Your job is to return each record exactly, minus any pictures.
[[ THE DATA, beginning ]]
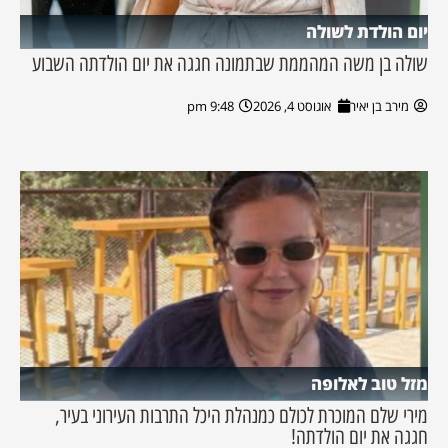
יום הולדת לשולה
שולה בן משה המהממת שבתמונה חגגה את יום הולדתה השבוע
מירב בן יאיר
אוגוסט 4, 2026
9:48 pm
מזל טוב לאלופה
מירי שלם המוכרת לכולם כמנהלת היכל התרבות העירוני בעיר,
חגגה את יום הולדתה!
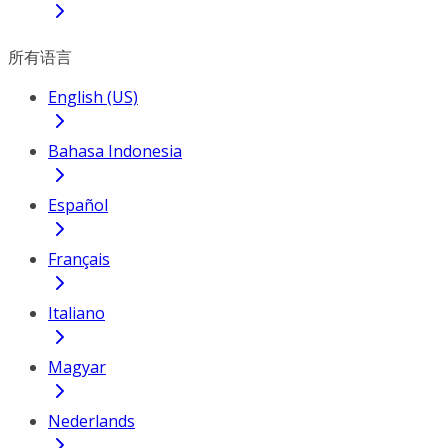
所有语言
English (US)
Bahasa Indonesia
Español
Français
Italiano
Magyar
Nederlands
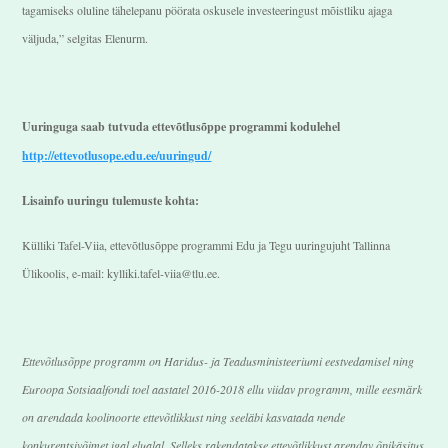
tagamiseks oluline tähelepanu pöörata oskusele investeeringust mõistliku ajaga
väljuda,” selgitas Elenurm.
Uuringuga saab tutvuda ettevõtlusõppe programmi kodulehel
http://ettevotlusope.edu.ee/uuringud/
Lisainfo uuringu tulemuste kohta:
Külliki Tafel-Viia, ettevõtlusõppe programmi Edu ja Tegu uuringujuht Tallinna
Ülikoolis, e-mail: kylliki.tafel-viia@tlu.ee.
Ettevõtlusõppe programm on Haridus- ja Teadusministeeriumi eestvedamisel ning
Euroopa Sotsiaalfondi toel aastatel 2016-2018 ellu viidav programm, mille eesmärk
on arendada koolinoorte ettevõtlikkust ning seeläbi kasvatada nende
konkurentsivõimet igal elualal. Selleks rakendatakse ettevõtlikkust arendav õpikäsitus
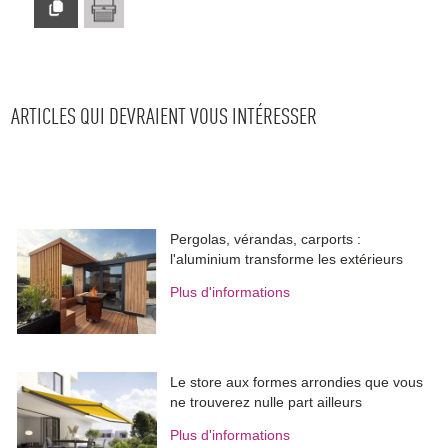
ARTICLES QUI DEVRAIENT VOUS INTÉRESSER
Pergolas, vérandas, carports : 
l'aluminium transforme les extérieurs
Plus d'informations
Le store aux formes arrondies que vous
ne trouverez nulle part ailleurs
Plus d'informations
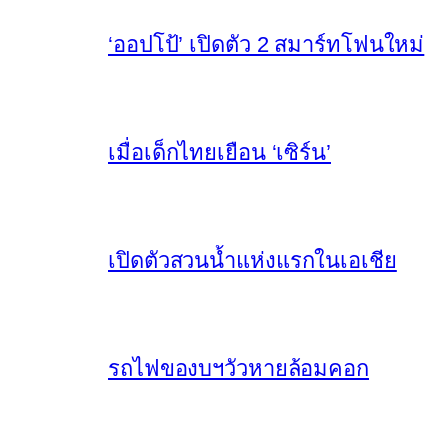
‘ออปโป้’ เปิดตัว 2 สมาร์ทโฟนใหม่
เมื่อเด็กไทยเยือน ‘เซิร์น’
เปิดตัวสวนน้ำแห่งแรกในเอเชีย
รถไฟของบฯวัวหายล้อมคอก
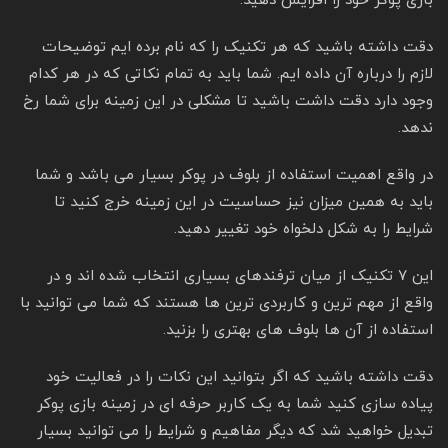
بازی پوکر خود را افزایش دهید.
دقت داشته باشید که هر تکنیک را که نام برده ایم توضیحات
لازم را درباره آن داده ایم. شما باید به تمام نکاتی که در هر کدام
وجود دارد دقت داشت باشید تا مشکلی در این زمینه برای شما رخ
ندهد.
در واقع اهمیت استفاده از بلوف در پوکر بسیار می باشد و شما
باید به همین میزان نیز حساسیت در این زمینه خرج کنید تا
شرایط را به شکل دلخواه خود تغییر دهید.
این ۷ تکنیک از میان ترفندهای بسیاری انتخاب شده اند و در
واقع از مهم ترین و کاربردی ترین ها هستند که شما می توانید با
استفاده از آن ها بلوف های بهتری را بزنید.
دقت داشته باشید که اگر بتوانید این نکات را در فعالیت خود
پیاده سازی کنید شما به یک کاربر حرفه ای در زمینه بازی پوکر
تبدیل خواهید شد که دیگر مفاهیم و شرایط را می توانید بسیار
[[ THE DATA, end ]]
### EXERCISE SOLUTION
יום הולדת לשולה
שולה בן משה המהממת שבתמונה חגגה את יום הולדתה השבוע
מירב בן יאיר
אוגוסט 4, 2026
9:48 pm
מזל טוב לאלופה
מירי שלם המוכרת לכולם כמנהלת היכל התרבות העירוני בעיר,
חגגה את יום הולדתה!
所有语言
English (US)
Bahasa Indonesia
Español
Français
Italiano
Magyar
Nederlands
tagamiseks oluline tähelepanu pöörata oskusele investeeringust mõistliku ajaga
väljuda,” selgitas Elenurm.
Uuringuga saab tutvuda ettevõtlusõppe programmi kodulehel
http://ettevotlusope.edu.ee/uuringud/
Lisainfo uuringu tulemuste kohta:
Külliki Tafel-Viia, ettevõtlusõppe programmi Edu ja Tegu uuringujuht Tallinna
Ülikoolis, e-mail: kylliki.tafel-viia@tlu.ee.
Ettevõtlusõppe programm on Haridus- ja Teadusministeeriumi eestvedamisel ning
Euroopa Sotsiaalfondi toel aastatel 2016-2018 ellu viidav programm, mille eesmärk
on arendada koolinoorte ettevõtlikkust ning seeläbi kasvatada nende
konkurentsivõimet igal elualal. Selleks rakendatakse ettevõtlikkust arendav õpikäsitus
ARTICLES QUI DEVRAIENT VOUS INTÉRESSER
Pergolas, vérandas, carports : 
l'aluminium transforme les extérieurs
Plus d'informations
Le store aux formes arrondies que vous
ne trouverez nulle part ailleurs
Plus d'informations
‘ออปโป้’ เปิดตัว 2 สมาร์ทโฟนใหม่
เมื่อเด็กไทยเยือน ‘เซิร์น’
เปิดตัวสวนน้ำแห่งแรกในเอเชีย
รถไฟของบฯวัวหายล้อมคอก
بازی پوکر خود را افزایش دهید.
دقت داشته باشید که هر تکنیک را که نام برده ایم توضیحات
لازم را درباره آن داده ایم. شما باید به تمام نکاتی که در هر کدام
وجود دارد دقت داشت باشید تا مشکلی در این زمینه برای شما رخ
ندهد.
در واقع اهمیت استفاده از بلوف در پوکر بسیار می باشد و شما
باید به همین میزان نیز حساسیت در این زمینه خرج کنید تا
شرایط را به شکل دلخواه خود تغییر دهید.
این ۷ تکنیک از میان ترفندهای بسیاری انتخاب شده اند و در
واقع از مهم ترین و کاربردی ترین ها هستند که شما می توانید با
استفاده از آن ها بلوف های بهتری را بزنید.
دقت داشته باشید که اگر بتوانید این نکات را در فعالیت خود
پیاده سازی کنید شما به یک کاربر حرفه ای در زمینه بازی پوکر
تبدیل خواهید شد که دیگر مفاهیم و شرایط را می توانید بسیار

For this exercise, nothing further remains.